Ben voilà.


Lorsque Mathieu et les autres, Geek compris, avaient quitté l'hôpital pour rentrer à leur foyer en fin d'après-midi, le Patron s'était retrouvé tout seul dans son lit froid au matelas trop fin et au sommier grinçant. Les infirmiers l'avaient littéralement tiré jusqu'à celui-ci et l'avaient allongé lorsqu'ils étaient venus voir si tout allait bien, refusant qu'il reste debout dans son état. Il avait beau avoir crié que c'était son épaule qui était blessé et non ses jambes et qu'il n'avait rien d'un éclopé, ils n'avaient rien voulu entendre et avait de nouveau fixé les sangles à sa taille pour qu'il ne tombe pas du lit dans son sommeil.

S'étant réveillé dans l'après-midi, il avait fini le reste de la journée à fixer le mur en face de lui, les mains sur les cuisses, droit comme un i, réfléchissant à tout ce qui venait de se passer, aujourd'hui et trois mois plus tôt comme s'il s'agissait de la veille.

Les autres lui avaient pardonné.
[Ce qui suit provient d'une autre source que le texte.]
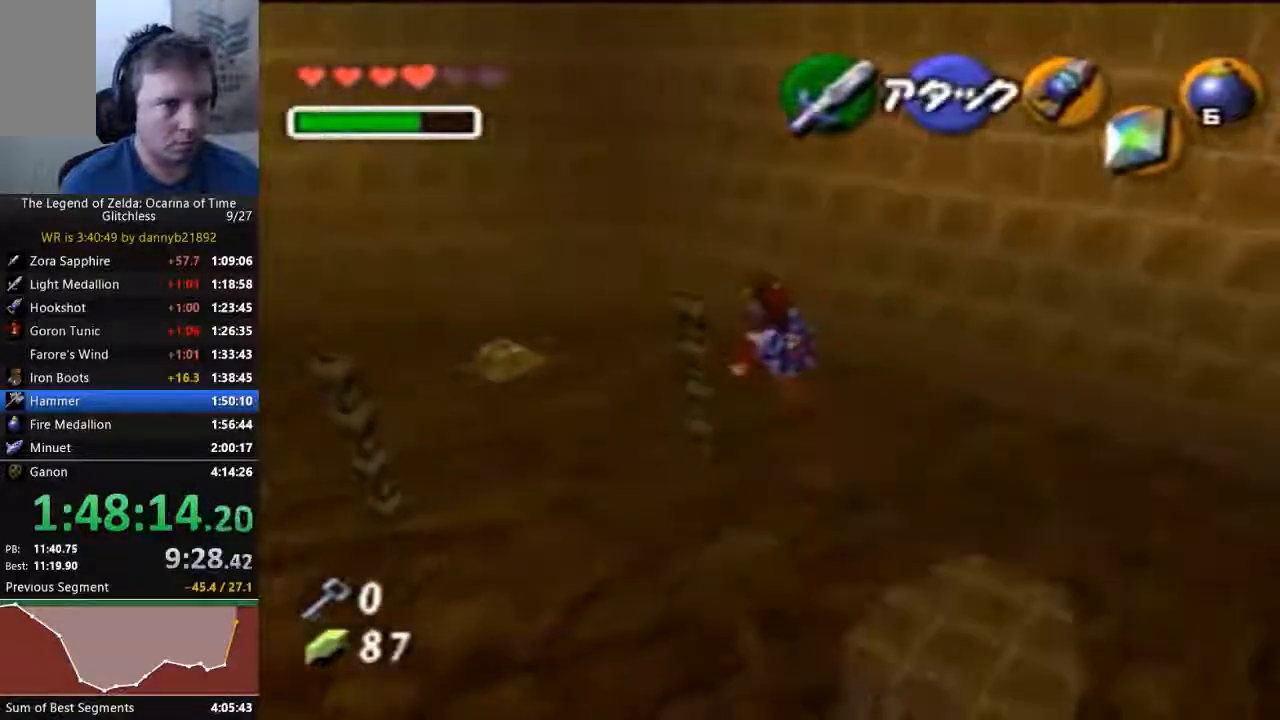
{"dt_ms": 500, "buttons": [], "left_stick": "up-left", "events": []}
Ils lui avaient pardonné tout le mal qu'il avait fait au Geek et, tout cela, grâce au Geek qui avait tout fait pour l'innocenter aux yeux des autres. Il ignorait la manière qu'il avait opté pour les convaincre mais, en tout cas, il avait réussi avec brio. Et le Patron le remerciait d'avoir fait ça pour lui, malgré ce qu'il avait subi.
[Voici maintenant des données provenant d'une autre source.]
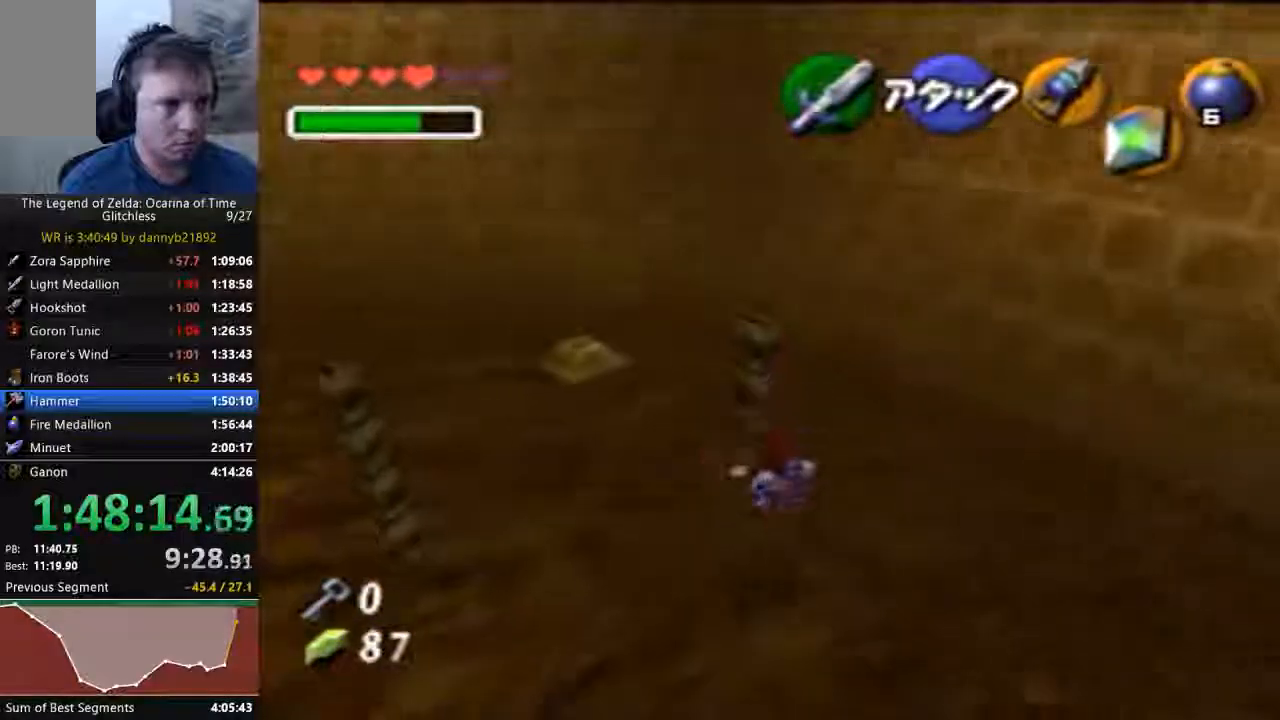
{"dt_ms": 500, "buttons": [], "left_stick": "up-left", "events": []}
Lorsque le soir vint, d'autres infirmiers vinrent pour remettre des perfusions, lui faire avaler quelques médicaments multi-couleurs avant de repartir. Puis on lui emmena un plateau-repas, composé de pleins de nourritures sans qu'aucune n'ait un goût potable. Mais, ayant été nourri pendant trois mois à la perfusion, il mangea tout, de l'omelette-éponge jusqu'à la compote au goût de poussière.

Cette nuit-là, il ne dormit pas. Allongé sur son lit, le smoking encore sur le dos, il avait fixait le plafond cette fois-ci, continuant de ruminer ses pensées, particulièrement celle concernant le baiser du Geek. Chaque seconde qui passait, le Patron ne cessait de repenser à cela, à son visage se baissant vers le sien, les yeux humides et les lèvres jointes. Et, à chaque seconde qui s'écoulait, son estomac enfin reposé lui répétait que c'était bien réel.

Pourtant, il n'arrivait pas à en être persuadé. Et si le Geek ne l'aimait pas ? Et s'il ne l'aimait pas comme le Patron l'aimait ? Que ferait-il ? Et comment pouvait-il savoir la vérité sans le brusquer ? Il lui fallait un plan d'approche pour avoir la vérité.

Peut-être pourrait-il y aller de but en blanc et lui demander clairement s'il l'avait embrassé lorsqu'il était au sol ? Non, trop – beaucoup trop – directe. Ou bien pouvait-il l'insinuer jusqu'à le lui faire avouer ? C'était déjà mieux mais comment faire ça ?

Il pouvait engager à multiple reprise le sujet de ce moment où il était au sol. Puis il dirait que, après lui avoir donné la clé, il ne se souvenait pas de grand-chose. Mais le Geek n'oserait jamais dire la vérité, il n'était pas comme ça. Il avait encore peur de l'ancien Patron, celui qui était fou même sans pilule.

Comme il put, jusqu'au bout de la nuit, il tenta d'imaginer un plan, en vain. Lorsque le matin du deuxième jour vint, il n'arriva à rien conclure. Toute la journée, il subit opérations sur opérations, tests sur tests, ainsi que quelques heures de rééducation en compagnie d'un jeune homme qui semblait avoir clairement flashé sur la malade. Mais ce dernier, qui en aurait profité il y a quelques temps, fit mouche et l'ignora complètement alors qu'il exerçait son bras.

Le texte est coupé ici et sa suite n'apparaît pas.